Their review of studies aiming to show a gene signature for lung tumors found serious problems in the design and analysis of the studies.

Researchers need some clear guidelines to follow in what is becoming a booming industry of using genes to predict who needs more treatment, said Jyothi Subramanian and Richard Simon of the National Cancer Institute in Bethesda, Maryland.

“None of the studies reviewed were successful in showing clear usefulness for the gene expression signatures over and above the known risk factors,” they wrote in the Journal of the National Cancer Institute.

Lung cancer is the No. 1 cancer killer globally, killing 1,2 million people a year. Only 15% of people diagnosed with lung cancer are still alive five years later.

Researchers hope to be able to use DNA sequences to predict risk of disease, to help choose the best drug for a patient, and to follow how well patients are doing on various therapies.

However, so many different stretches of DNA are involved in disease that experts say it will take years to sort out. And there is no clear agreement on how to design studies to show whether such tests predict what they are supposed to.

Looking at gene studies

Subramanian and Simon reviewed 16 studies published from 2002 to 2009 on tests looking for active genes in non-small cell lung tumors that would predict whether a patient’s tumors would return or spread.

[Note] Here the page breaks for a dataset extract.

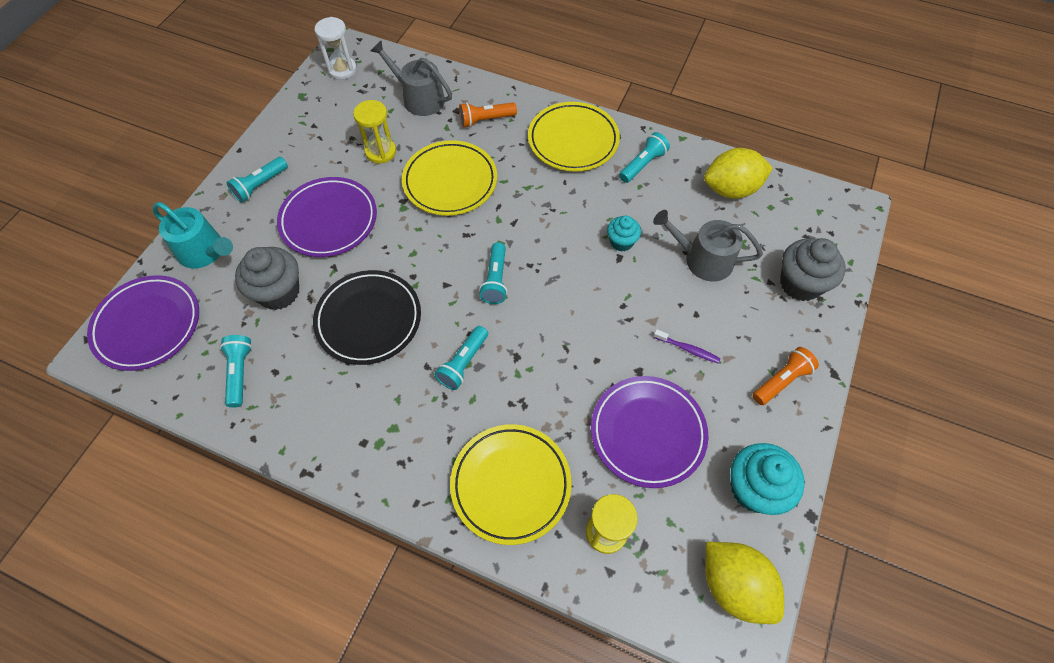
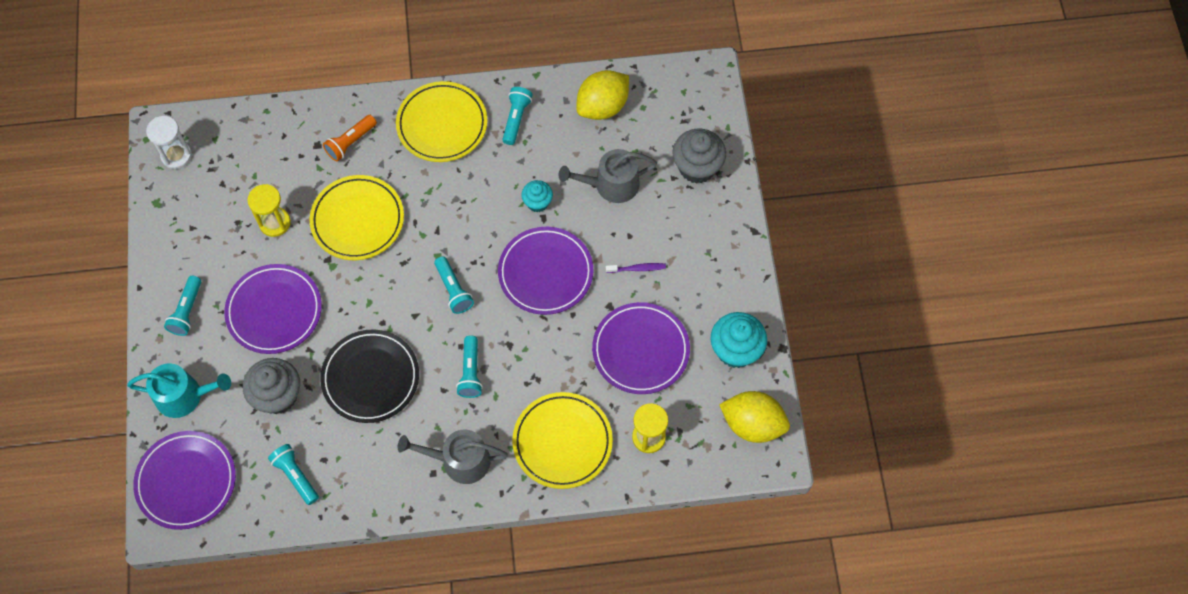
camera: 30 degrees left, 5 degrees up
grey watering can [371,40,452,116] -> grey watering can moved to [398,429,508,484]
orange flashlight [753,347,819,405] -> none
none -> purple plate [498,227,593,315]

Diagnosing lung cancer is tricky. At Stage I, before the tumor has spread, surgery can get the tumor — if the surgeon can get to it without destroying the lung. Most patients are not diagnosed until Stage IV, when the cancer has spread throughout the body, because symptoms are vague.

In between, it is hard to assess how much the tumor has spread and whether a patient would benefit from chemotherapy.

Even when a surgeon gets all the tumor and patients are designated as stage IA, meaning no spread, 30% of the patients relapse. So the pressure is on for a way to test the tumor to predict who needs extra treatment.

But none of the tests so far do this adequately, Subramanian and Simon said. And most of the studies did not even take into account known risk factors, such as whether the edges of the tumor looked fuzzy, they said.

“Hence, we again emphasize the fact that care must be taken to collect and use as much clinical information about patients as possible when developing prognostic signatures,” they concluded.

In a separate study on Tuesday, researchers showed intensive radiation therapy called stereotactic body radiation therapy was useful for treating early stage lung cancer patients whose tumors could not be removed surgically.